The annual defense authorization act and the 2015 defense appropriations measure await full Senate votes before they can move forward. Lawmakers also will be discussing possible action on U.S. involvement in Iraq, Syria and Ukraine.
And both chambers have promised continued oversight of the ongoing Veterans Affairs Department scandals, to ensure promised reforms are being made.
But the short timeline on the pre-election session likely means most major movement on those issues will wait until November. Members expect the most significant action in the September work period to be a budget resolution to keep government operations running past Oct. 1, the start of the new fiscal year.
In July, before the congressional summer break began, Senate Majority Leader Harry Reid, D-Nev., promised that the defense authorization bill would be on the chamber’s immediate agenda, calling it “extremely important to the fighting men and women of this country.”
Since then, Republican and Democratic leaders have signaled that they may be close to an agreement on how to handle dozens of amendments to the military policy measure. At last count, more than 100 amendments to the bill had been filed.
They include a reconsideration of President Obama’s 1 percent military pay raise proposal for troops in 2015, a review and restructuring of military sexual assault response, and ongoing battles over preferred Pentagon program retirements.
Last month, Senate Armed Services Chairman Carl Levin, D-Mich., said he would also include in the debate a review of surplus military equipment sales to local law enforcement, in response to the public outcry over the armaments wielded by local police during the August protests in Ferguson, Missouri.
Advancing the authorization bill out of the Senate would allow conference committee staffers to work on a compromise measure during the October break, increasing the chances of passage by the end of the year. Congress has passed a defense authorization measure for more than 50 years in a row.

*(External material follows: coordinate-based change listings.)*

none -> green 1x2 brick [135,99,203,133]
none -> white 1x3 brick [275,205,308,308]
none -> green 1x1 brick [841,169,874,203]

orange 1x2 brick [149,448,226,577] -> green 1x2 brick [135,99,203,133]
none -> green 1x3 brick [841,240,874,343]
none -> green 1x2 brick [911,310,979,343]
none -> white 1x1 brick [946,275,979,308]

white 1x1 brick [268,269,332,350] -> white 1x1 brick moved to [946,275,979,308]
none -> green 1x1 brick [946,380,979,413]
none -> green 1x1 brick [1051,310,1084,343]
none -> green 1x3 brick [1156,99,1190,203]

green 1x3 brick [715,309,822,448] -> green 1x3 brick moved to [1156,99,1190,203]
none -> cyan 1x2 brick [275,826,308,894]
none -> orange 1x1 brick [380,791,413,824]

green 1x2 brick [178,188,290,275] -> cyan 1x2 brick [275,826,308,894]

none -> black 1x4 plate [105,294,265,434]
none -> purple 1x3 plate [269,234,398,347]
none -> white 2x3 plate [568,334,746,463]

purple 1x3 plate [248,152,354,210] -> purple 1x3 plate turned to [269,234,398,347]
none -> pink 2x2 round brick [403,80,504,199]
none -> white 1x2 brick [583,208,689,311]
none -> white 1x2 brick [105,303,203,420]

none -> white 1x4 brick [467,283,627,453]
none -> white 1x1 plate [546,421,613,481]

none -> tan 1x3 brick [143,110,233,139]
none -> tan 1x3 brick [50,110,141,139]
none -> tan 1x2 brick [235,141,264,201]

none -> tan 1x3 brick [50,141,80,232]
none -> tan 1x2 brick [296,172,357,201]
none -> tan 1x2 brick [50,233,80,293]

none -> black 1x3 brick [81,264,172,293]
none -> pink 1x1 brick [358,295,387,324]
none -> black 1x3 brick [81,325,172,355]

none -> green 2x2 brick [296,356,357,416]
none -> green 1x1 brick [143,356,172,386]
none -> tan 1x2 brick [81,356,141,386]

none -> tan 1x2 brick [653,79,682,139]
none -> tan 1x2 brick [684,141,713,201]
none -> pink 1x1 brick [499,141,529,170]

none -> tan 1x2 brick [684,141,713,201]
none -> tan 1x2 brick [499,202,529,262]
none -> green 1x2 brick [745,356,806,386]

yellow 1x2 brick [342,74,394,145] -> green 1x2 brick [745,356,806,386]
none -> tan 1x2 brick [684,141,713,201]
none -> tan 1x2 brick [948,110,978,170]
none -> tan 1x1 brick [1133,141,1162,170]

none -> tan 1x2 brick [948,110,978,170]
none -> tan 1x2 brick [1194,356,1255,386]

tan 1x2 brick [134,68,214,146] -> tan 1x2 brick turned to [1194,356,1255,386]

But progress could be derailed if lawmakers insist on including debate on U.S. operations in Iraq, oversight that a growing number of elected officials have called for in recent weeks. Obama has taken criticism from both parties for his decision to authorize only limited “humanitarian” airstrikes in response to advancing Islamic State insurgents.
Republican hawks like Sens. John McCain, R-Ariz., and Lindsey Graham, R-S.C., have repeatedly called for a stronger U.S. response in the region. But Sen. Tim Kaine, D-Va., has spent recent weeks demanding the White House seek permission from Congress before escalating further, arguing that the new conflict needs a new authorization of military force.
Thus far, administration officials have resisted those calls, saying the White House is acting within existing authorities and has kept Congress informed of all military moves.
More than 1,000 U.S. troops are now in Iraq in consulting and intelligence-gathering roles, but Obama has insisted there will be no deployment of ground fighting forces.